OTHER FINDINGS (OFFSPRING)
Drinking water consumption decreased in the mid dose group from week 21. The estimated daily dose was 9 and 27mg/kg for the low and mid dose group male pups and 15/41mg/kg respectively for females. There was no effect the litter indices of either F1 dose group animals. There were no differences in epididymal sperm morphology or motility among the groups from the F2 generation but there was significantly decreased sperm density in both dose groups (-17% in low dose group, -23% in mid dose group).

Effect levels (F1)

Dose descriptor:
NOAEL
Generation:
F1
Effect level:
0.01 other: % (11mg/kg)
Sex:
male/female
Basis for effect level:
other: Reduced number of live pups per litter.

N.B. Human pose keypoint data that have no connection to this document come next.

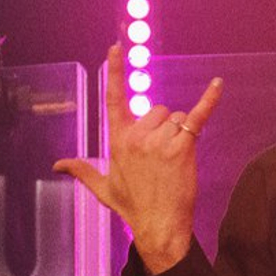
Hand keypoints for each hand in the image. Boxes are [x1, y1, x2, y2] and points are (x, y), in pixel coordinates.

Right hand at [53, 44, 223, 273]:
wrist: (158, 226)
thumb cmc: (132, 207)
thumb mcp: (102, 188)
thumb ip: (81, 170)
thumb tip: (57, 164)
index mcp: (118, 140)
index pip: (114, 98)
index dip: (114, 72)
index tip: (116, 48)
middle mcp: (137, 136)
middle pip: (158, 110)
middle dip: (164, 127)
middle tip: (162, 157)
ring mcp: (160, 140)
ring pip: (178, 119)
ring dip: (181, 134)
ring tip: (174, 162)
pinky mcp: (182, 146)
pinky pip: (198, 116)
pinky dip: (210, 99)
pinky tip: (218, 84)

Overall reproductive toxicity

Reproductive effects observed:
not specified

Applicant's summary and conclusion

Executive summary:

Methoxyethanol when administered to SD rats over 2 generations and dosed via drinking water was toxic to reproduction.  The top 0.1% dose almost completely inhibited reproduction in the F0 generation and the mid dose 0.03% significantly reduced the number of live pups borne; other adverse changes were seen at this dose on male testes and sperm. The lowest dose 0.01% (equivalent daily dose ~10mg/kg) showed minor changes to sperm density and testicular lesions, but these could not be clearly attributed to treatment with a clear dose response relationship and therefore not considered significant adverse effects.